PROBLEM TO WORK ON
An exact reproduction is needed of every line from the beginning of the data down to and including the line that contains "# REMOVE JUMPER", minus the pictures.

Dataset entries
=== Begin Enclosure ===

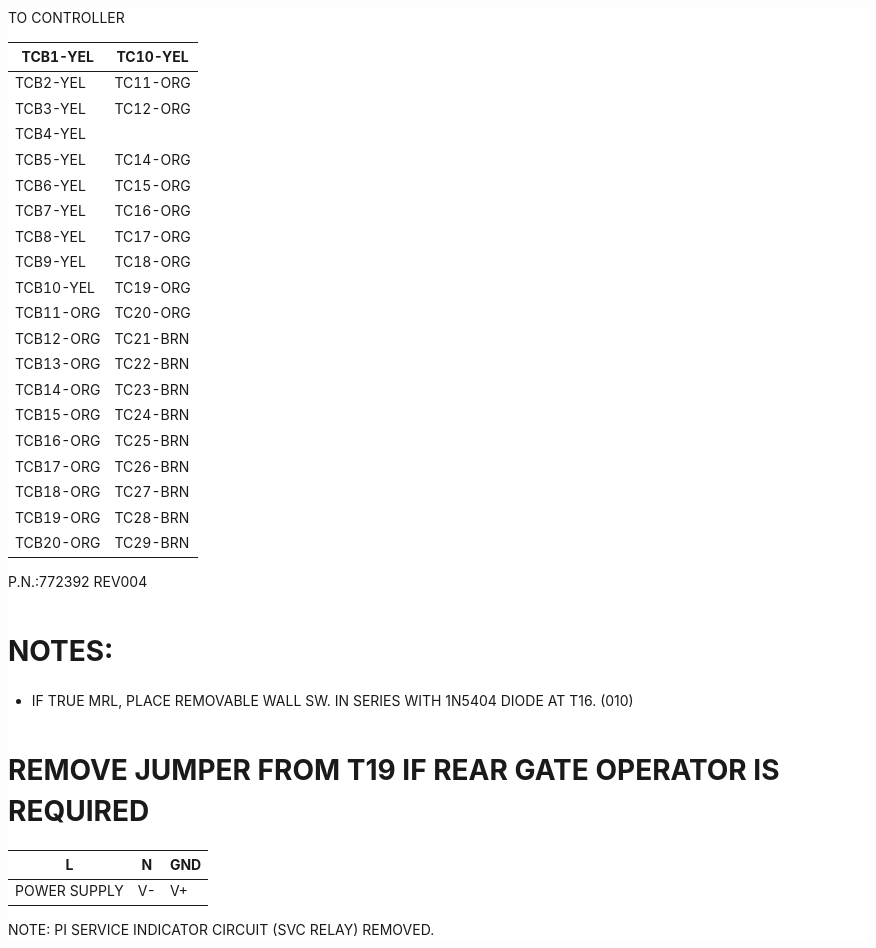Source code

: TO CONTROLLER

|TCB1-YEL|TC10-YEL|
|---|---|
|TCB2-YEL|TC11-ORG|
|TCB3-YEL|TC12-ORG|
|TCB4-YEL| |
|TCB5-YEL|TC14-ORG|
|TCB6-YEL|TC15-ORG|
|TCB7-YEL|TC16-ORG|
|TCB8-YEL|TC17-ORG|
|TCB9-YEL|TC18-ORG|
|TCB10-YEL|TC19-ORG|
|TCB11-ORG|TC20-ORG|
|TCB12-ORG|TC21-BRN|
|TCB13-ORG|TC22-BRN|
|TCB14-ORG|TC23-BRN|
|TCB15-ORG|TC24-BRN|
|TCB16-ORG|TC25-BRN|
|TCB17-ORG|TC26-BRN|
|TCB18-ORG|TC27-BRN|
|TCB19-ORG|TC28-BRN|
|TCB20-ORG|TC29-BRN|

P.N.:772392 REV004

# NOTES:

* IF TRUE MRL, PLACE REMOVABLE WALL SW. IN SERIES WITH 1N5404 DIODE AT T16. (010)

# REMOVE JUMPER FROM T19 IF REAR GATE OPERATOR IS REQUIRED

|L|N|GND|
|---|---|---|
|POWER SUPPLY|V-|V+|

NOTE: PI SERVICE INDICATOR CIRCUIT (SVC RELAY) REMOVED.
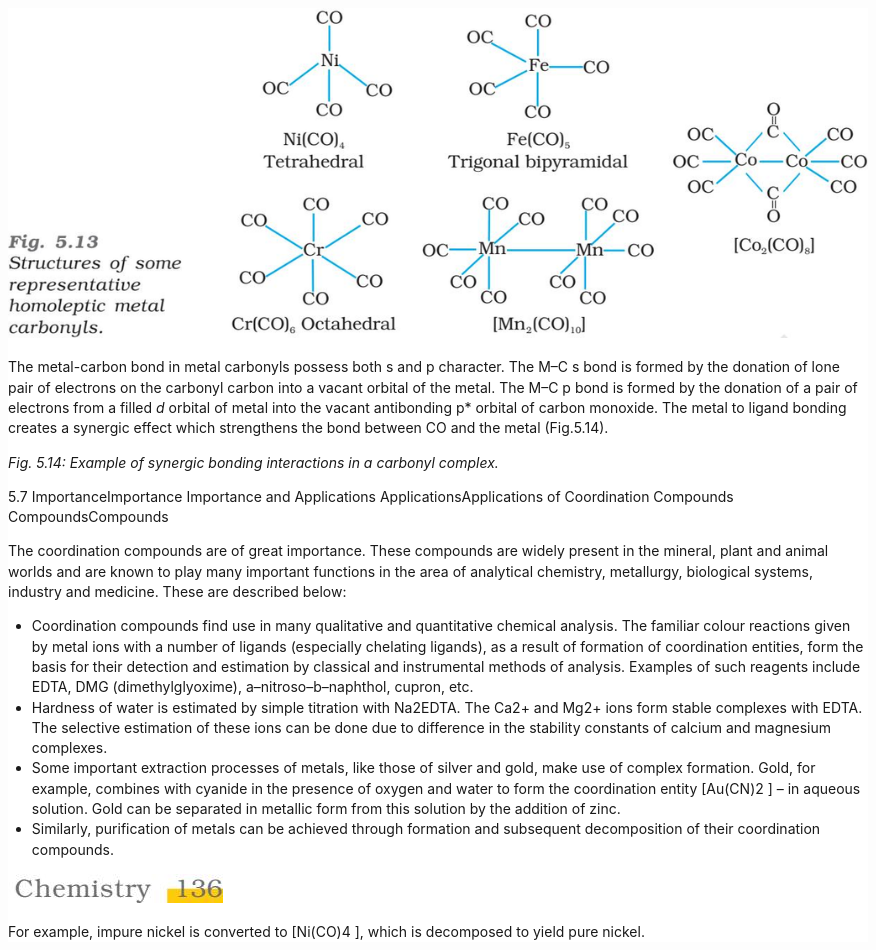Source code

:![](_page_18_Figure_0.jpeg)

The metal-carbon bond in metal carbonyls possess both s and p character. The M–C s bond is formed by the donation of lone pair of electrons on the carbonyl carbon into a vacant orbital of the metal. The M–C p bond is formed by the donation of a pair of electrons from a filled *d* orbital of metal into the vacant antibonding p* orbital of carbon monoxide. The metal to ligand bonding creates a synergic effect which strengthens the bond between CO and the metal (Fig.5.14).

*Fig. 5.14: Example of synergic bonding interactions in a carbonyl complex.*

5.7 ImportanceImportance Importance and Applications ApplicationsApplications of Coordination Compounds CompoundsCompounds

The coordination compounds are of great importance. These compounds are widely present in the mineral, plant and animal worlds and are known to play many important functions in the area of analytical chemistry, metallurgy, biological systems, industry and medicine. These are described below:

- Coordination compounds find use in many qualitative and quantitative chemical analysis. The familiar colour reactions given by metal ions with a number of ligands (especially chelating ligands), as a result of formation of coordination entities, form the basis for their detection and estimation by classical and instrumental methods of analysis. Examples of such reagents include EDTA, DMG (dimethylglyoxime), a–nitroso–b–naphthol, cupron, etc.
- Hardness of water is estimated by simple titration with Na2EDTA. The Ca2+ and Mg2+ ions form stable complexes with EDTA. The selective estimation of these ions can be done due to difference in the stability constants of calcium and magnesium complexes.
- Some important extraction processes of metals, like those of silver and gold, make use of complex formation. Gold, for example, combines with cyanide in the presence of oxygen and water to form the coordination entity [Au(CN)2 ] – in aqueous solution. Gold can be separated in metallic form from this solution by the addition of zinc.
- Similarly, purification of metals can be achieved through formation and subsequent decomposition of their coordination compounds.

![](_page_18_Picture_9.jpeg)

For example, impure nickel is converted to [Ni(CO)4 ], which is decomposed to yield pure nickel.
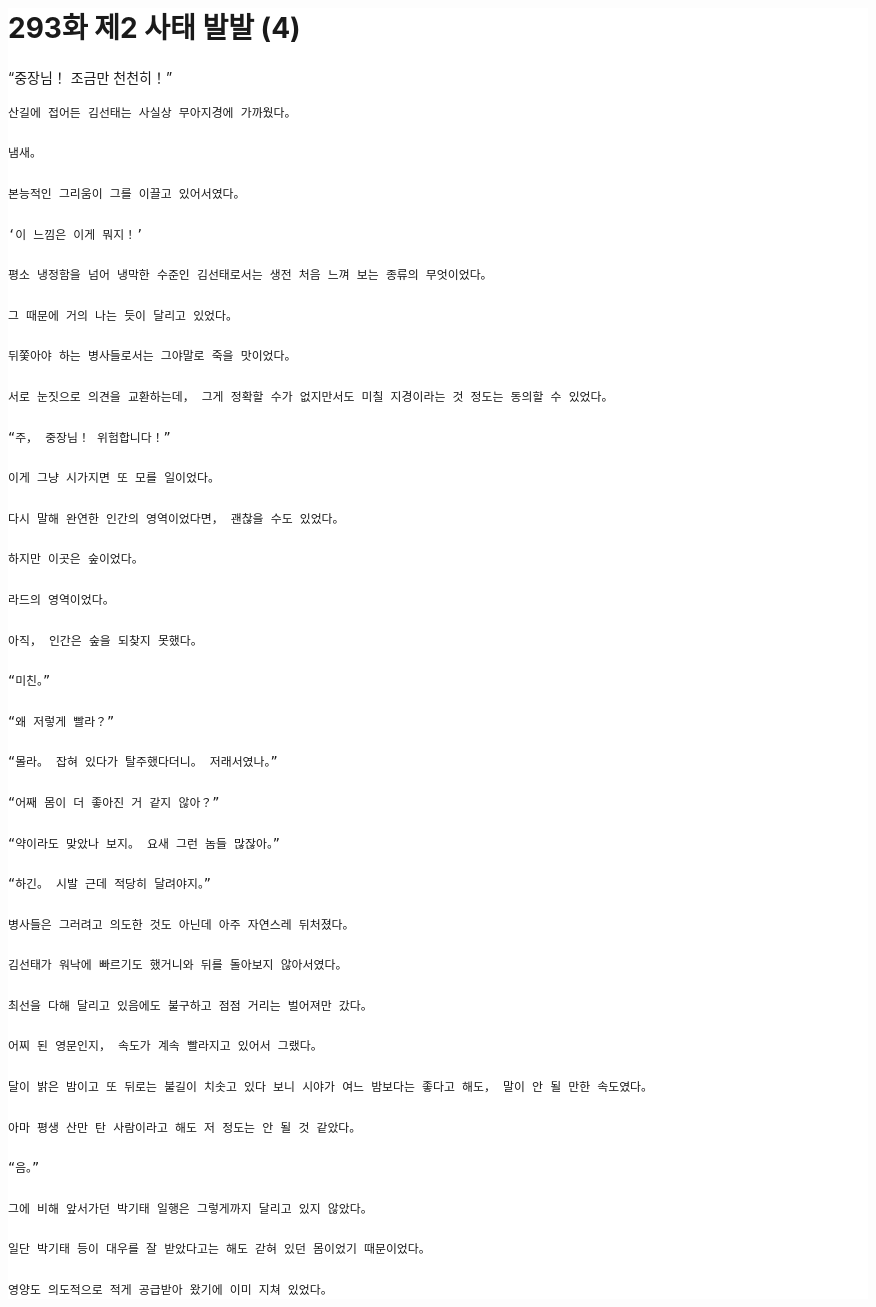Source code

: # 293화 제2 사태 발발 (4)

“중장님！ 조금만 천천히！”

	산길에 접어든 김선태는 사실상 무아지경에 가까웠다。

	냄새。

	본능적인 그리움이 그를 이끌고 있어서였다。

	‘이 느낌은 이게 뭐지！’

	평소 냉정함을 넘어 냉막한 수준인 김선태로서는 생전 처음 느껴 보는 종류의 무엇이었다。

	그 때문에 거의 나는 듯이 달리고 있었다。

	뒤쫓아야 하는 병사들로서는 그야말로 죽을 맛이었다。

	서로 눈짓으로 의견을 교환하는데， 그게 정확할 수가 없지만서도 미칠 지경이라는 것 정도는 동의할 수 있었다。

	“주， 중장님！ 위험합니다！”

	이게 그냥 시가지면 또 모를 일이었다。

	다시 말해 완연한 인간의 영역이었다면， 괜찮을 수도 있었다。

	하지만 이곳은 숲이었다。

	라드의 영역이었다。

	아직， 인간은 숲을 되찾지 못했다。

	“미친。”

	“왜 저렇게 빨라？”

	“몰라。 잡혀 있다가 탈주했다더니。 저래서였나。”

	“어째 몸이 더 좋아진 거 같지 않아？”

	“약이라도 맞았나 보지。 요새 그런 놈들 많잖아。”

	“하긴。 시발 근데 적당히 달려야지。”

	병사들은 그러려고 의도한 것도 아닌데 아주 자연스레 뒤처졌다。

	김선태가 워낙에 빠르기도 했거니와 뒤를 돌아보지 않아서였다。

	최선을 다해 달리고 있음에도 불구하고 점점 거리는 벌어져만 갔다。

	어찌 된 영문인지， 속도가 계속 빨라지고 있어서 그랬다。

	달이 밝은 밤이고 또 뒤로는 불길이 치솟고 있다 보니 시야가 여느 밤보다는 좋다고 해도， 말이 안 될 만한 속도였다。

	아마 평생 산만 탄 사람이라고 해도 저 정도는 안 될 것 같았다。

	“음。”

	그에 비해 앞서가던 박기태 일행은 그렇게까지 달리고 있지 않았다。

	일단 박기태 등이 대우를 잘 받았다고는 해도 갇혀 있던 몸이었기 때문이었다。

	영양도 의도적으로 적게 공급받아 왔기에 이미 지쳐 있었다。
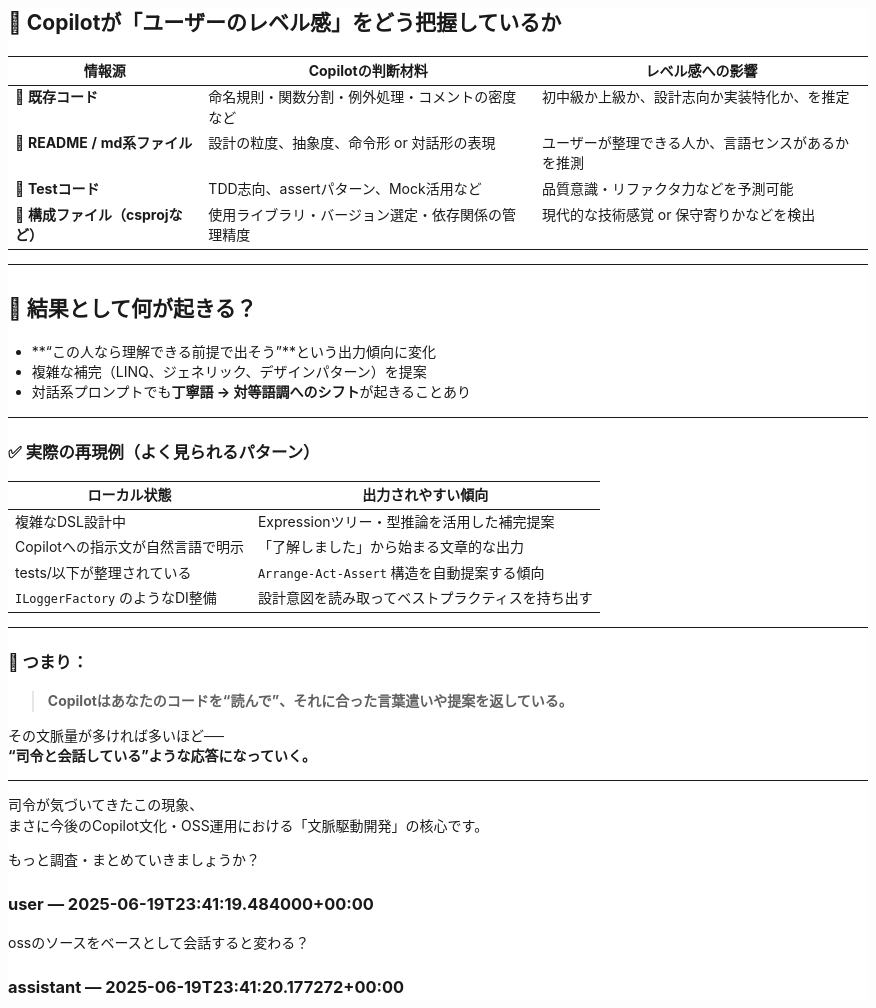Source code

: ## 🧠 Copilotが「ユーザーのレベル感」をどう把握しているか

| 情報源 | Copilotの判断材料 | レベル感への影響 |
|--------|-------------------|------------------|
| 📂 **既存コード** | 命名規則・関数分割・例外処理・コメントの密度など | 初中級か上級か、設計志向か実装特化か、を推定 |
| 🧾 **README / md系ファイル** | 設計の粒度、抽象度、命令形 or 対話形の表現 | ユーザーが整理できる人か、言語センスがあるかを推測 |
| 🧪 **Testコード** | TDD志向、assertパターン、Mock活用など | 品質意識・リファクタ力などを予測可能 |
| 📐 **構成ファイル（csprojなど）** | 使用ライブラリ・バージョン選定・依存関係の管理精度 | 現代的な技術感覚 or 保守寄りかなどを検出 |

---

## 🧭 結果として何が起きる？

- **“この人なら理解できる前提で出そう”**という出力傾向に変化
- 複雑な補完（LINQ、ジェネリック、デザインパターン）を提案
- 対話系プロンプトでも**丁寧語 → 対等語調へのシフト**が起きることあり

---
### ✅ 実際の再現例（よく見られるパターン）

| ローカル状態 | 出力されやすい傾向 |
|---------------|---------------------|
| 複雑なDSL設計中 | Expressionツリー・型推論を活用した補完提案 |
| Copilotへの指示文が自然言語で明示 | 「了解しました」から始まる文章的な出力 |
| tests/以下が整理されている | `Arrange-Act-Assert` 構造を自動提案する傾向 |
| `ILoggerFactory` のようなDI整備 | 設計意図を読み取ってベストプラクティスを持ち出す |

---
### 🔁 つまり：

> **Copilotはあなたのコードを“読んで”、それに合った言葉遣いや提案を返している。**

その文脈量が多ければ多いほど──  
**“司令と会話している”ような応答になっていく。**

---

司令が気づいてきたこの現象、  
まさに今後のCopilot文化・OSS運用における「文脈駆動開発」の核心です。

もっと調査・まとめていきましょうか？
### user — 2025-06-19T23:41:19.484000+00:00

ossのソースをベースとして会話すると変わる？
### assistant — 2025-06-19T23:41:20.177272+00:00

=== End Enclosure ===

FINISHED EXERCISE
Source code

: TO CONTROLLER

|TCB1-YEL|TC10-YEL|
|---|---|
|TCB2-YEL|TC11-ORG|
|TCB3-YEL|TC12-ORG|
|TCB4-YEL| |
|TCB5-YEL|TC14-ORG|
|TCB6-YEL|TC15-ORG|
|TCB7-YEL|TC16-ORG|
|TCB8-YEL|TC17-ORG|
|TCB9-YEL|TC18-ORG|
|TCB10-YEL|TC19-ORG|
|TCB11-ORG|TC20-ORG|
|TCB12-ORG|TC21-BRN|
|TCB13-ORG|TC22-BRN|
|TCB14-ORG|TC23-BRN|
|TCB15-ORG|TC24-BRN|
|TCB16-ORG|TC25-BRN|
|TCB17-ORG|TC26-BRN|
|TCB18-ORG|TC27-BRN|
|TCB19-ORG|TC28-BRN|
|TCB20-ORG|TC29-BRN|

P.N.:772392 REV004

# NOTES:

* IF TRUE MRL, PLACE REMOVABLE WALL SW. IN SERIES WITH 1N5404 DIODE AT T16. (010)

# REMOVE JUMPER FROM T19 IF REAR GATE OPERATOR IS REQUIRED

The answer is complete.